### Your task
Give the data below again exactly as written, but without the pictures.

(Collected data entries)
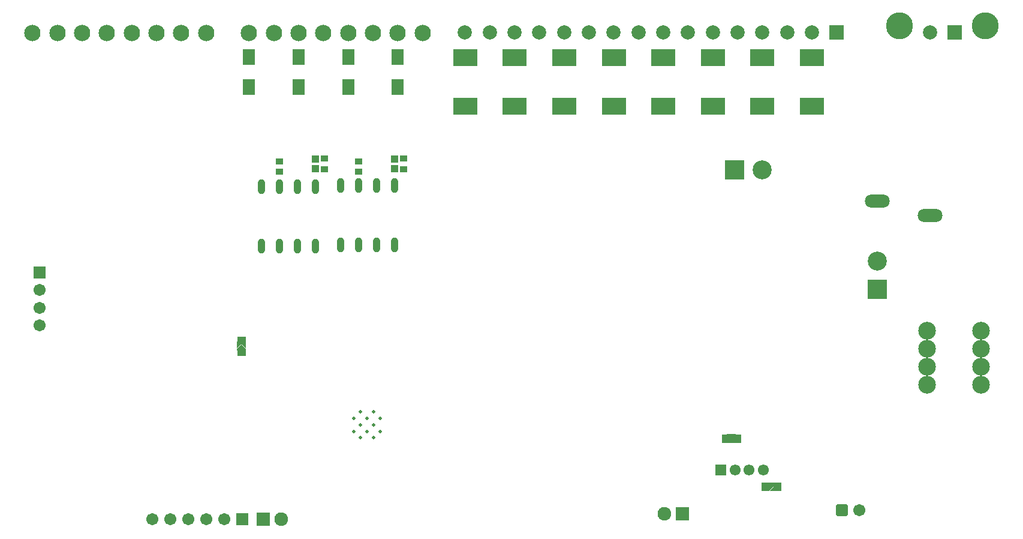
<source format=gbs>
G04*
G04 #@! TF.GenerationSoftware,Altium Limited,Altium Designer,23.1.1 (15)*
G04*
G04 Layer_Color=16711935*
%FSLAX44Y44*%
%MOMM*%
G71*
G04*
G04 #@! TF.SameCoordinates,834500F6-C2E4-4EAC-996A-B368302F4D9C*
G04*
G04*
G04 #@! TF.FilePolarity,Negative*
G04*
G01*
G75*
%ADD84R,1.1032X0.9032*%
%ADD88O,1.0532X2.1032*%
%ADD92R,1.1032X1.0032*%
%ADD101R,1.7112X1.7112*%
%ADD102C,1.7112*%
%ADD103R,1.9282X1.9282*%
%ADD104C,1.9282*%
%ADD105C,1.5532*%
%ADD106R,1.5532X1.5532*%
%ADD107C,2.5032*%
%ADD108R,2.6782X2.6782*%
%ADD109C,2.6782*%
%ADD110O,3.5032X1.8532*%
G04:AMPARAMS|DCode=111|XSize=1.7032mm|YSize=1.7032mm|CornerRadius=0.2891mm|HoleSize=0mm|Usage=FLASHONLY|Rotation=180.000|XOffset=0mm|YOffset=0mm|HoleType=Round|Shape=RoundedRectangle|*
%AMROUNDEDRECTD111*
21,1,1.7032,1.1250,0,0,180.0*
21,1,1.1250,1.7032,0,0,180.0*
1,1,0.5782,-0.5625,0.5625*
1,1,0.5782,0.5625,0.5625*
1,1,0.5782,0.5625,-0.5625*
1,1,0.5782,-0.5625,-0.5625*
%
%ADD111ROUNDEDRECTD111*%
%ADD112C,1.7032*%
%ADD113R,1.7032X1.7032*%
%ADD114C,0.5032*%
%ADD115R,2.6782X2.6782*%
%ADD116C,3.8032*%
%ADD117C,2.0032*%
%ADD118R,2.0032X2.0032*%
%ADD119C,2.3032*%
%ADD153R,1.0160X1.2192*%
%ADD154R,1.2192X1.0160*%
%ADD155R,3.3532X2.4532*%
%ADD156R,1.7032X2.3032*%
G36*
X327606Y260413D02*
X321510Y266509D01*
X315414Y260413D01*
Y270065D01*
X327606D01*
Y260413D01*
D02*
G37*
G36*
Y259905D02*
Y257365D01*
X315414D01*
Y259905D01*
X321510Y266001D01*
X327606Y259905D01*
D02*
G37*
G36*
X1019746Y127254D02*
X1017206D01*
X1011111Y133350D01*
X1017206Y139446D01*
X1019746D01*
Y127254D01*
D02*
G37*
G36*
X1010602Y133350D02*
X1016699Y127254D01*
X1007047D01*
Y133350D01*
Y139446D01*
X1016699D01*
X1010602Y133350D01*
D02*
G37*
G36*
X1076516Y65245D02*
Y59149D01*
X1066863D01*
X1072960Y65245D01*
X1066863Y71341D01*
X1076516D01*
Y65245D01*
D02*
G37*
G36*
X1072451D02*
X1066356Y59149D01*
X1063816D01*
Y71341D01*
X1066356D01*
X1072451Y65245D01*
D02*
G37*
D84*
X375412Y524390D02*
D03*
Y509390D02*
D03*
X438658Y513200D02*
D03*
Y528200D02*
D03*
X486918Y524390D02*
D03*
Y509390D02*
D03*
X550164Y513200D02*
D03*
Y528200D02*
D03*
D88*
X350012Y488786D02*
D03*
X400812D02*
D03*
X426212D02*
D03*
X350012Y404786D02*
D03*
X375412D02*
D03*
X400812D02*
D03*
X426212D02*
D03*
X375412Y488786D02*
D03*
X461772Y490056D02*
D03*
X512572D02*
D03*
X537972D02*
D03*
X461772Y406056D02*
D03*
X487172D02*
D03*
X512572D02*
D03*
X537972D02*
D03*
X487172Y490056D02*
D03*
D92*
X426212Y513700D02*
D03*
Y527700D02*
D03*
X537972D02*
D03*
Y513700D02*
D03*
D101*
X36750Y367700D02*
D03*
D102*
Y342700D02*
D03*
Y292700D02*
D03*
Y317700D02*
D03*
D103*
X352298Y19304D02*
D03*
X943864Y27432D02*
D03*
D104*
X377698Y19304D02*
D03*
X918464Y27432D02*
D03*
D105*
X1058352Y88900D02*
D03*
X1038352D02*
D03*
X1018352D02*
D03*
D106*
X998352D02*
D03*
D107*
X1289812Y284988D02*
D03*
Y259588D02*
D03*
Y234188D02*
D03*
Y208788D02*
D03*
X1366012D02*
D03*
Y234188D02*
D03*
Y259588D02*
D03*
Y284988D02*
D03*
D108*
X1218946Y343686D02*
D03*
D109*
Y383286D02*
D03*
X1057148Y512318D02*
D03*
D110*
X1294038Y448216D02*
D03*
X1219038Y468216D02*
D03*
D111*
X1169054Y32512D02*
D03*
D112*
X1194054D02*
D03*
X195834Y19304D02*
D03*
X221234D02*
D03*
X246634D02*
D03*
X272034D02*
D03*
X297434D02*
D03*
D113*
X322834D02*
D03*
D114*
X489775Y171000D02*
D03*
X508125D02*
D03*
X480600Y161825D02*
D03*
X498950D02*
D03*
X517300D02*
D03*
X489775Y152650D02*
D03*
X508125D02*
D03*
X480600Y143475D02*
D03*
X498950D02*
D03*
X517300D02*
D03*
X489775Y134300D02*
D03*
X508125D02*
D03*
D115*
X1017548Y512318D02*
D03*
D116*
X1250600Y715120D02*
D03*
X1371600D02*
D03*
D117*
X1293600Y706120D02*
D03*
X1127050D02*
D03*
X1092050D02*
D03*
X1057050D02*
D03*
X1022050D02*
D03*
X987050D02*
D03*
X952050D02*
D03*
X917050D02*
D03*
X882050D02*
D03*
X847050D02*
D03*
X812050D02*
D03*
X777050D02*
D03*
X742050D02*
D03*
X707050D02*
D03*
X672050D02*
D03*
X637050D02*
D03*
D118*
X1328600D02*
D03*
X1162050D02*
D03*
D119*
X332258Y704972D02*
D03*
X367258D02*
D03*
X402258D02*
D03*
X437258D02*
D03*
X472258D02*
D03*
X507258D02*
D03*
X542258D02*
D03*
X577258D02*
D03*
X26572D02*
D03*
X61572D02*
D03*
X96572D02*
D03*
X131572D02*
D03*
X166572D02*
D03*
X201572D02*
D03*
X236572D02*
D03*
X271572D02*
D03*
D153*
X1078420Y65245D02*
D03*
X1061275D02*
D03*
X1005142Y133350D02*
D03*
X1022287D02*
D03*
D154*
X321510Y271971D02*
D03*
Y254825D02*
D03*
D155*
X847344Y601770D02*
D03*
Y670770D02*
D03*
X1126998D02*
D03*
Y601770D02*
D03*
X1057148Y670770D02*
D03*
Y601770D02*
D03*
X987298Y670770D02*
D03*
Y601770D02*
D03*
X917194Y670770D02*
D03*
Y601770D02*
D03*
X777240D02*
D03*
Y670770D02*
D03*
X707136Y601770D02*
D03*
Y670770D02*
D03*
X637286Y601770D02*
D03*
Y670770D02*
D03*
D156*
X332232Y671494D02*
D03*
Y629494D02*
D03*
X402082Y671494D02*
D03*
Y629494D02*
D03*
X472186Y671494D02*
D03*
Y629494D02*
D03*
X542290D02*
D03*
Y671494D02*
D03*
M02*

</source>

### Exercise output
<source format=gbs>
G04*
G04 #@! TF.GenerationSoftware,Altium Limited,Altium Designer,23.1.1 (15)*
G04*
G04 Layer_Color=16711935*
%FSLAX44Y44*%
%MOMM*%
G71*
G04*
G04 #@! TF.SameCoordinates,834500F6-C2E4-4EAC-996A-B368302F4D9C*
G04*
G04*
G04 #@! TF.FilePolarity,Negative*
G04*
G01*
G75*
%ADD84R,1.1032X0.9032*%
%ADD88O,1.0532X2.1032*%
%ADD92R,1.1032X1.0032*%
%ADD101R,1.7112X1.7112*%
%ADD102C,1.7112*%
%ADD103R,1.9282X1.9282*%
%ADD104C,1.9282*%
%ADD105C,1.5532*%
%ADD106R,1.5532X1.5532*%
%ADD107C,2.5032*%
%ADD108R,2.6782X2.6782*%
%ADD109C,2.6782*%
%ADD110O,3.5032X1.8532*%
G04:AMPARAMS|DCode=111|XSize=1.7032mm|YSize=1.7032mm|CornerRadius=0.2891mm|HoleSize=0mm|Usage=FLASHONLY|Rotation=180.000|XOffset=0mm|YOffset=0mm|HoleType=Round|Shape=RoundedRectangle|*
%AMROUNDEDRECTD111*
21,1,1.7032,1.1250,0,0,180.0*
21,1,1.1250,1.7032,0,0,180.0*
1,1,0.5782,-0.5625,0.5625*
1,1,0.5782,0.5625,0.5625*
1,1,0.5782,0.5625,-0.5625*
1,1,0.5782,-0.5625,-0.5625*
%
%ADD111ROUNDEDRECTD111*%
%ADD112C,1.7032*%
%ADD113R,1.7032X1.7032*%
%ADD114C,0.5032*%
%ADD115R,2.6782X2.6782*%
%ADD116C,3.8032*%
%ADD117C,2.0032*%
%ADD118R,2.0032X2.0032*%
%ADD119C,2.3032*%
%ADD153R,1.0160X1.2192*%
%ADD154R,1.2192X1.0160*%
%ADD155R,3.3532X2.4532*%
%ADD156R,1.7032X2.3032*%
G36*
X327606Y260413D02*
X321510Y266509D01*
X315414Y260413D01*
Y270065D01*
X327606D01*
Y260413D01*
D02*
G37*
G36*
Y259905D02*
Y257365D01*
X315414D01*
Y259905D01*
X321510Y266001D01*
X327606Y259905D01*
D02*
G37*
G36*
X1019746Y127254D02*
X1017206D01*
X1011111Y133350D01*
X1017206Y139446D01*
X1019746D01*
Y127254D01*
D02*
G37*
G36*
X1010602Y133350D02*
X1016699Y127254D01*
X1007047D01*
Y133350D01*
Y139446D01*
X1016699D01*
X1010602Y133350D01*
D02*
G37*
G36*
X1076516Y65245D02*
Y59149D01*
X1066863D01*
X1072960Y65245D01*
X1066863Y71341D01*
X1076516D01*
Y65245D01*
D02*
G37*
G36*
X1072451D02*
X1066356Y59149D01*
X1063816D01*
Y71341D01*
X1066356D01*
X1072451Y65245D01*
D02*
G37*
D84*
X375412Y524390D02*
D03*
Y509390D02*
D03*
X438658Y513200D02*
D03*
Y528200D02*
D03*
X486918Y524390D02*
D03*
Y509390D02*
D03*
X550164Y513200D02*
D03*
Y528200D02*
D03*
D88*
X350012Y488786D02*
D03*
X400812D02*
D03*
X426212D02*
D03*
X350012Y404786D02*
D03*
X375412D02*
D03*
X400812D02*
D03*
X426212D02*
D03*
X375412Y488786D02*
D03*
X461772Y490056D02*
D03*
X512572D02*
D03*
X537972D02*
D03*
X461772Y406056D02*
D03*
X487172D02*
D03*
X512572D02*
D03*
X537972D02*
D03*
X487172Y490056D02*
D03*
D92*
X426212Y513700D02*
D03*
Y527700D02*
D03*
X537972D02*
D03*
Y513700D02*
D03*
D101*
X36750Y367700D02*
D03*
D102*
Y342700D02*
D03*
Y292700D02*
D03*
Y317700D02*
D03*
D103*
X352298Y19304D02*
D03*
X943864Y27432D02*
D03*
D104*
X377698Y19304D02*
D03*
X918464Y27432D02*
D03*
D105*
X1058352Y88900D02*
D03*
X1038352D02*
D03*
X1018352D02*
D03*
D106*
X998352D02*
D03*
D107*
X1289812Y284988D02*
D03*
Y259588D02*
D03*
Y234188D02*
D03*
Y208788D02*
D03*
X1366012D02*
D03*
Y234188D02*
D03*
Y259588D02*
D03*
Y284988D02*
D03*
D108*
X1218946Y343686D02*
D03*
D109*
Y383286D02*
D03*
X1057148Y512318D02*
D03*
D110*
X1294038Y448216D02*
D03*
X1219038Y468216D02*
D03*
D111*
X1169054Y32512D02*
D03*
D112*
X1194054D02*
D03*
X195834Y19304D02*
D03*
X221234D02*
D03*
X246634D02*
D03*
X272034D02*
D03*
X297434D02*
D03*
D113*
X322834D02*
D03*
D114*
X489775Y171000D02*
D03*
X508125D02*
D03*
X480600Y161825D02*
D03*
X498950D02*
D03*
X517300D02*
D03*
X489775Y152650D02*
D03*
X508125D02*
D03*
X480600Y143475D02*
D03*
X498950D02*
D03*
X517300D02*
D03*
X489775Y134300D02*
D03*
X508125D02*
D03*
D115*
X1017548Y512318D02*
D03*
D116*
X1250600Y715120D02*
D03*
X1371600D02*
D03*
D117*
X1293600Y706120D02*
D03*
X1127050D02*
D03*
X1092050D02*
D03*
X1057050D02*
D03*
X1022050D02*
D03*
X987050D02*
D03*
X952050D02*
D03*
X917050D02*
D03*
X882050D02*
D03*
X847050D02*
D03*
X812050D02*
D03*
X777050D02*
D03*
X742050D02*
D03*
X707050D02*
D03*
X672050D02*
D03*
X637050D02*
D03*
D118*
X1328600D02*
D03*
X1162050D02*
D03*
D119*
X332258Y704972D02*
D03*
X367258D02*
D03*
X402258D02*
D03*
X437258D02*
D03*
X472258D02*
D03*
X507258D02*
D03*
X542258D02*
D03*
X577258D02*
D03*
X26572D02*
D03*
X61572D02*
D03*
X96572D02*
D03*
X131572D02*
D03*
X166572D02*
D03*
X201572D02*
D03*
X236572D02*
D03*
X271572D02*
D03*
D153*
X1078420Y65245D02*
D03*
X1061275D02*
D03*
X1005142Y133350D02*
D03*
X1022287D02*
D03*
D154*
X321510Y271971D02*
D03*
Y254825D02*
D03*
D155*
X847344Y601770D02*
D03*
Y670770D02*
D03*
X1126998D02*
D03*
Y601770D02*
D03*
X1057148Y670770D02*
D03*
Y601770D02*
D03*
X987298Y670770D02*
D03*
Y601770D02*
D03*
X917194Y670770D02*
D03*
Y601770D02*
D03*
X777240D02*
D03*
Y670770D02*
D03*
X707136Y601770D02*
D03*
Y670770D02*
D03*
X637286Y601770D02*
D03*
Y670770D02*
D03*
D156*
X332232Y671494D02*
D03*
Y629494D02*
D03*
X402082Y671494D02*
D03*
Y629494D02*
D03*
X472186Y671494D02*
D03*
Y629494D02*
D03*
X542290D02*
D03*
Y671494D02*
D03*
M02*

</source>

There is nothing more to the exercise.